- Отрывок со страницы -

# # #

ISBN 978-5-4448-2487-0
© А. Глазова, 2024
© Ш. Крол, предисловие, 2024
© Ф. Дондеро, фото, 2024
© И. Дик, дизайн обложки, 2024
© ООО «Новое литературное обозрение», 2024
Несложное непростое
Поэзия – «истинностная процедура»[1], способ мышления, исследования мира, оперирующий, в отличие от науки, не предустановленной, формализованной и универсальной логикой, а особой внутренней логикой поэтического текста, тем, что называют поэтикой, явленной в нем самом и неотделимой от него, не имеющей формальных рамок, изменяющейся не только от культуры к культуре, от века к веку, но и от автора к автору и от текста к тексту. В ход может идти что угодно, например, этимологическая близость слов или их созвучие, и, когда Анна Глазова говорит нам:
разница между
отражением и
взаправдашней разницей —
не толще чем между
«навсегда» и «всегда»
– мы верим этому: сам язык доказывает, или, скорее, показывает нам это.
Поэтическое высказывание тогда художественно убедительно и точно, когда читатель, в процессе прочтения стихотворения, понимает и принимает эту логику, чувствует ее когерентность, когда поэтическое высказывание, разворачиваясь в сознании, подобно пружине, расширяет его и позволяет приблизиться к восприятию того, что находится за пределами и обыденного здравого смысла, и научного исследования.
Поэты часто используют научную или философскую топику, однако для поэзии научное знание – не цель: поэтическая логика, как сказано, может быть выстроена из чего угодно, может включать в себя и науку – почему бы и нет? Поэзия исследует то, что находится за пределами научного исследования, и научное знание для нее – то, от чего она может отталкиваться, стартовая позиция.
Например, Анна Глазова пишет:
морские животные
склеены вектором, дрейфом в колонию —
смертоносный кораблик
со змеистой короной из стрекательных клеток
Конечно, она не описывает особенности строения морских существ – она пишет в этом стихотворении о том, как множественность сводится к единству, а жизнь к смерти.
Интерес к науке роднит поэтику Анны Глазовой с поэтикой Мандельштама и, через головы романтиков, с поэтами позднего итальянского средневековья, со стильновистами и Данте. Это стремление к поэтической точности – и точность у Анны Глазовой прямо-таки технологическая:
подвижность границы
между органикой и неорганикой
неживая троица —
уголь, грифель, алмаз —
покоится в себе
пока рядом идёт
без остановки
деление клеток
обмен и синтез
при постоянстве
суммарного вещества.
Хочется написать: quod erat demonstrandum. Но, конечно, эта точность на самом деле не научная или технологическая, а именно поэтическая. Ведь если бы мы захотели узнать о формах существования углерода в природе или о законе сохранения вещества, вряд ли мы обратились бы к этой книге. О чем это стихотворение? О живом и неживом, о том, что тождественно самому себе, и о том, что подверженно постоянному изменению, о душе в конце концов, которая, по Платону, создана демиургом из трех начал: из неделимого, из претерпевающего изменения в телах и из среднего между ними начала, причастного и к тождественности, и к изменению [2].

# # #

- Имеющиеся данные -
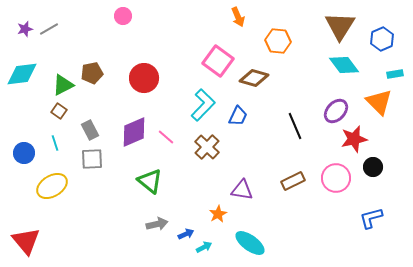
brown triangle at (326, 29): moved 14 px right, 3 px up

# # #

- Что требуется -
Напишите продолжение отрывка о поэзии Анны Глазовой, начиная сразу после его последнего предложения.

- Ответ к заданию -
Как писал Григорий Дашевский, читатель поэзии ищет в ней знаки – ответы или намеки на ответы на жгучие вопросы, которые ему важны[3]. И разве вопрос о душе не относится к таким вопросам: три души – / одна (растение) растёт, другая (животное) идёт, / третья (человек) помнит откуда – ..?
Конечно, тут намек на античное учение о трех функциях души, растительной, животной и разумной, но это не стихотворение об истории идей, да и в конце концов ведь никакой однозначности тут быть не может:
между правильным
и точным
лежит слепое пятно,
резко очерченное,
его контур – порог,
он отделяет
понятное от
непонятного
и ограждает
от их смешения
чтобы не родилась в нём
убийственная однозначность.
Это слепое пятно и есть та самая область за пределом обыденного и научного знания, то самое мандельштамовское «недостижимое, как это близко», которого стремится достичь поэзия, и Анна Глазова говорит о нем, например, так: поцелуй старости поднимает с земли свёрток. Или так: когда развязан трёхмерный узел / освобождается – / как сознание в беспамятстве – / что-то лишённое/ разных сторон. Или так: для несовершенного есть воображение.
Это точность говорящей на неродном – стихотворение об этом посвящено Энсли Морс, переводчице русской поэзии на английский, но оно и о речи вообще:
говорящая на неродном
пробует
сказать точно
сказать чётко
перебирает как чётки
все слышанные голоса
а будто ворочает глыбы
строит из звуков
фундамент —
таков труд
лапидарности,
прямой речи.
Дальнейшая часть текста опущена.